DATA IN THIS EXERCISE
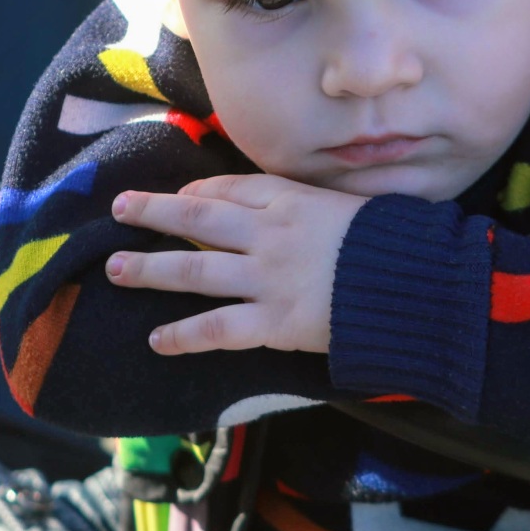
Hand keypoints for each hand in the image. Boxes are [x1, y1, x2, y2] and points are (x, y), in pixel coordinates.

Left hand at [107, 174, 367, 355]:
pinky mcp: (274, 322)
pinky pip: (217, 329)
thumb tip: (282, 204)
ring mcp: (266, 279)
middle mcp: (268, 235)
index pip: (228, 190)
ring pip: (193, 271)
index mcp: (290, 201)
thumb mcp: (350, 203)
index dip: (197, 193)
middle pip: (196, 219)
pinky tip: (157, 339)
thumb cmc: (392, 242)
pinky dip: (184, 335)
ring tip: (115, 269)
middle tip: (119, 209)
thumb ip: (310, 202)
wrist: (414, 284)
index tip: (178, 197)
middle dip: (152, 212)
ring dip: (149, 269)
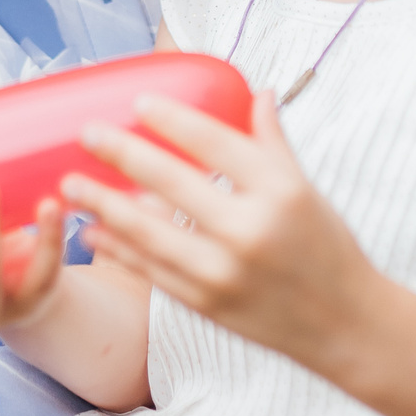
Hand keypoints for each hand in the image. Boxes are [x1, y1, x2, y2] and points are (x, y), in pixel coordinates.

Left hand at [65, 93, 376, 374]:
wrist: (345, 324)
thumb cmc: (326, 246)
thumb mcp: (306, 189)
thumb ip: (273, 141)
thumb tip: (257, 91)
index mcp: (279, 192)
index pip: (215, 143)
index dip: (173, 120)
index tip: (137, 102)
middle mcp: (249, 230)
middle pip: (172, 182)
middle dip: (122, 155)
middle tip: (87, 134)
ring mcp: (224, 272)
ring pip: (150, 232)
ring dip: (104, 206)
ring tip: (70, 186)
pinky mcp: (207, 305)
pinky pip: (151, 271)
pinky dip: (118, 250)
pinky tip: (92, 233)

HOW TO COMPLETE THIS TASK
Print the preceding material over again exactly. Please leave the pictures out.

ANSWER SECTION
Hand keypoints for each hand in the image. Boxes are [x1, y1, x2, y2] and points are (x, y), in pixel coordinates.

Left hand at [107, 174, 367, 355]:
pinky mcp: (274, 322)
pinky pip: (217, 329)
thumb tip: (282, 204)
ring mcp: (266, 279)
middle mcp: (268, 235)
index pip: (228, 190)
ring pip: (193, 271)
index mcp: (290, 201)
thumb mcp: (350, 203)
index dip: (197, 193)
middle pip: (196, 219)
pinky tip: (157, 339)
thumb cmc: (392, 242)
pinky dip: (184, 335)
ring tip: (115, 269)
middle tip: (119, 209)
thumb ip: (310, 202)
wrist: (414, 284)
index tip: (178, 197)
middle dip: (152, 212)
ring dip: (149, 269)
Hand keypoints for each hand in the image. Boxes are [x1, y1, x2, y2] and points are (x, y), in pixel coordinates.

Left hand at [65, 93, 376, 374]:
wrist: (345, 324)
thumb cmc: (326, 246)
thumb mcp: (306, 189)
thumb ip: (273, 141)
thumb tip: (257, 91)
index mcp: (279, 192)
index pip: (215, 143)
index dip: (173, 120)
index tip: (137, 102)
middle mcp: (249, 230)
middle pip: (172, 182)
middle dip: (122, 155)
middle tip: (87, 134)
ring mcp: (224, 272)
ring pip: (150, 232)
ring dip: (104, 206)
ring tip: (70, 186)
pinky mcp: (207, 305)
pinky pip: (151, 271)
pinky dip: (118, 250)
pinky tip: (92, 233)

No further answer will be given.